In Watanabe’s earlier body of work, the subject is the investigation of a fictional illusion, whether as a subtext to a story, play or performance. He uses actors, puppets, masks and performing animals to explore the idea of fiction, fantasy and role-playing as opposed to and in contrast with reality. To explore a question that can we really differentiate between fiction and reality?
Watanabe’s previously photographed those things which represented the fictional performances or representations of mankind. In this new body of work, the boundaries of fiction and reality become increasingly blurred and tangled. He has photographed both life-like Japanese sex-dolls and live Japanese models, intermingling of the real and fictional images within this photobook. To further blur reality and fiction, the dolls are made-up, dressed and posed to appear like live women, while the live models are made-up, similarly dressed with wigs and posed to be appearing doll-like.
In this body of work, his usual black and white photographs further abstract the portraits and eliminate additional clues as to which is the live model versus which is the life-like Japanese sex-dolls. It appears that he has taken license and careful consideration to make them indistinguishable. This continues his discourse on fact, fiction and fantasy.

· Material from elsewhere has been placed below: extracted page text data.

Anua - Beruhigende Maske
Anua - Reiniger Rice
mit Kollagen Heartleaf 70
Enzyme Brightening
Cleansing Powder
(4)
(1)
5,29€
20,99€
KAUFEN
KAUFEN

What then is real, fictional, an illusion and maybe even a fantasy? When Jonathan Green was writing about Robert Cumming’s elaborate photographs to present the illusion of reality, he stated about this …”interventions into the observable world makes the viewer constantly question the relationship between fact and fiction, objectivity and subjectivity, the camera as recorder of reality and the camera as the fabricator of new information.”
In Watanabe’s current project, in additional to his continuing questions regarding fiction and reality, there is an underlying social commentary about the role of women and sexuality fantasy. I also read into this body of photographs a social commentary about those who attempt to be someone other than who they are, the public actor/actress (fiction) and the real person (reality).

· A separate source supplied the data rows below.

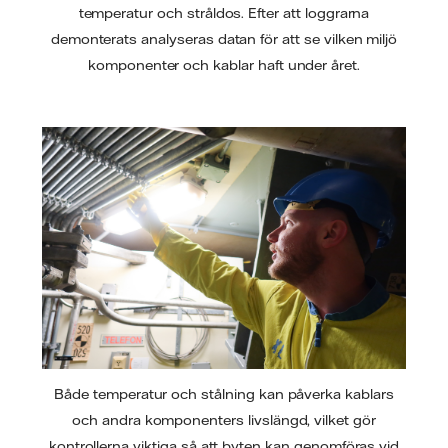
temperatur och stråldos. Efter att loggrarna
demonterats analyseras datan för att se vilken miljö
komponenter och kablar haft under året.
Både temperatur och stålning kan påverka kablars
och andra komponenters livslängd, vilket gör
kontrollerna viktiga så att byten kan genomföras vid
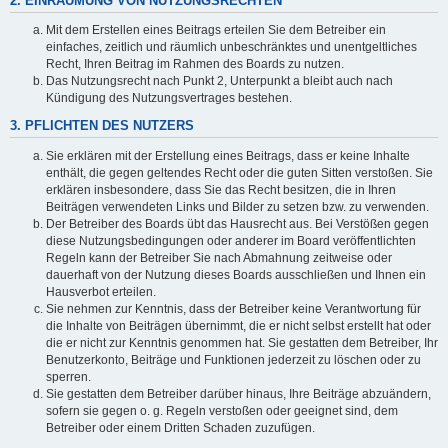
2. EINRÄUMUNG VON NUTZUNGSRECHTEN
Mit dem Erstellen eines Beitrags erteilen Sie dem Betreiber ein
einfaches, zeitlich und räumlich unbeschränktes und unentgeltliches
Recht, Ihren Beitrag im Rahmen des Boards zu nutzen.
Das Nutzungsrecht nach Punkt 2, Unterpunkt a bleibt auch nach
Kündigung des Nutzungsvertrages bestehen.
3. PFLICHTEN DES NUTZERS
Sie erklären mit der Erstellung eines Beitrags, dass er keine Inhalte
enthält, die gegen geltendes Recht oder die guten Sitten verstoßen. Sie
erklären insbesondere, dass Sie das Recht besitzen, die in Ihren
Beiträgen verwendeten Links und Bilder zu setzen bzw. zu verwenden.
Der Betreiber des Boards übt das Hausrecht aus. Bei Verstößen gegen
diese Nutzungsbedingungen oder anderer im Board veröffentlichten
Regeln kann der Betreiber Sie nach Abmahnung zeitweise oder
dauerhaft von der Nutzung dieses Boards ausschließen und Ihnen ein
Hausverbot erteilen.
Sie nehmen zur Kenntnis, dass der Betreiber keine Verantwortung für
die Inhalte von Beiträgen übernimmt, die er nicht selbst erstellt hat oder
die er nicht zur Kenntnis genommen hat. Sie gestatten dem Betreiber, Ihr
Benutzerkonto, Beiträge und Funktionen jederzeit zu löschen oder zu
sperren.
Sie gestatten dem Betreiber darüber hinaus, Ihre Beiträge abzuändern,
sofern sie gegen o. g. Regeln verstoßen oder geeignet sind, dem
Betreiber oder einem Dritten Schaden zuzufügen.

Watanabe’s portraits are usually seen frontal, but sometimes a three-quarter or side view, usually seen from the waist up, tight framing of the shoulders and head. There are also three photographs in which the model is prone and laying down, appearing almost submissive. The clothing of the model’s, which is not entirely provocative, is symbolic of servitude, e.g. a French Maid. A “French Maid” is also symbolic of a male sexual fantasy, such as the “upstairs (bedroom) maid”, or the provocative “Lady in Waiting”, the chamber maid, the one always prepared to fulfill your sexual dreams and wishes.

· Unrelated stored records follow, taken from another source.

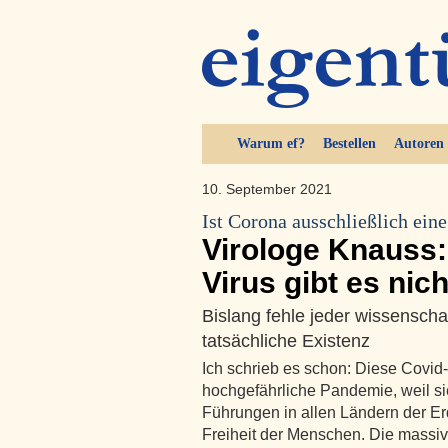
Warum ef?
Bestellen
Autoren
10. September 2021
Ist Corona ausschließlich ein
Virologe Knauss:
Virus gibt es nich
Bislang fehle jeder wissenscha
tatsächliche Existenz
Ich schrieb es schon: Diese Covid
hochgefährliche Pandemie, weil sie
Führungen in allen Ländern der Erd
Freiheit der Menschen. Die massive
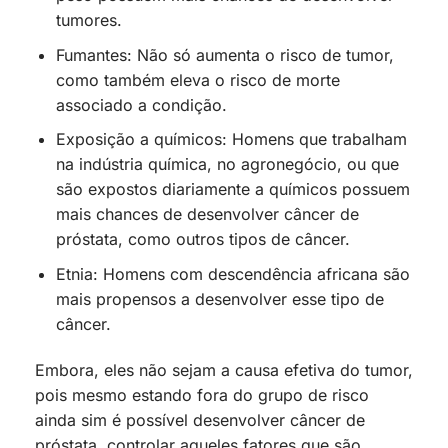
tumores.
Fumantes: Não só aumenta o risco de tumor,
como também eleva o risco de morte
associado a condição.
Exposição a químicos: Homens que trabalham
na indústria química, no agronegócio, ou que
são expostos diariamente a químicos possuem
mais chances de desenvolver câncer de
próstata, como outros tipos de câncer.
Etnia: Homens com descendência africana são
mais propensos a desenvolver esse tipo de
câncer.
Embora, eles não sejam a causa efetiva do tumor,
pois mesmo estando fora do grupo de risco
ainda sim é possível desenvolver câncer de
próstata, controlar aqueles fatores que são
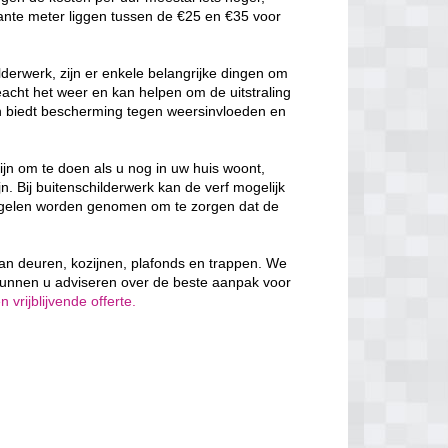
ante meter liggen tussen de €25 en €35 voor
derwerk, zijn er enkele belangrijke dingen om
cht het weer en kan helpen om de uitstraling
en biedt bescherming tegen weersinvloeden en
ijn om te doen als u nog in uw huis woont,
n. Bij buitenschilderwerk kan de verf mogelijk
egelen worden genomen om te zorgen dat de
n van deuren, kozijnen, plafonds en trappen. We
kunnen u adviseren over de beste aanpak voor
vrijblijvende offerte.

One of Watanabe’s models appearing to be in the process of un-dressing, stripping, and playing a fantasy role. Some of the other images have shallow depth of field, with the eyes, mouth and nose in focus, and the hair and clothing slightly out of focus, soft, and sexually alluring. They all have similar expressions, with the models eyes wide open, expectant, unblinking, with the mouth slightly closed, with the exception of the one model with the sucker protruding from the puckered lips, an innuendo of oral sex. All of these portraits seem to me to be suggestive, flirtatious, and seductive, conjuring an imaginary and fantasy world.
Similar to the photographs of dummies and dolls by Laurie Simmons, which Nicholas Jenkins has stated that “Simmons photographs are exploring sexual exploitation in that Simmons photographs suggest a perversely fascinating theater of humiliation and a sympathetic imagery of degradation and vulnerability… to a realm of suspended belief and the realm of fantasy and fiction.”
Similarly, when Anne Hoy was writing about Vikky Alexanders photographs, that “repetition reveals the stereotyping of expressions popularly considered sexually alluring and the isolation suggests the use of women as sex objects generically as …tools”.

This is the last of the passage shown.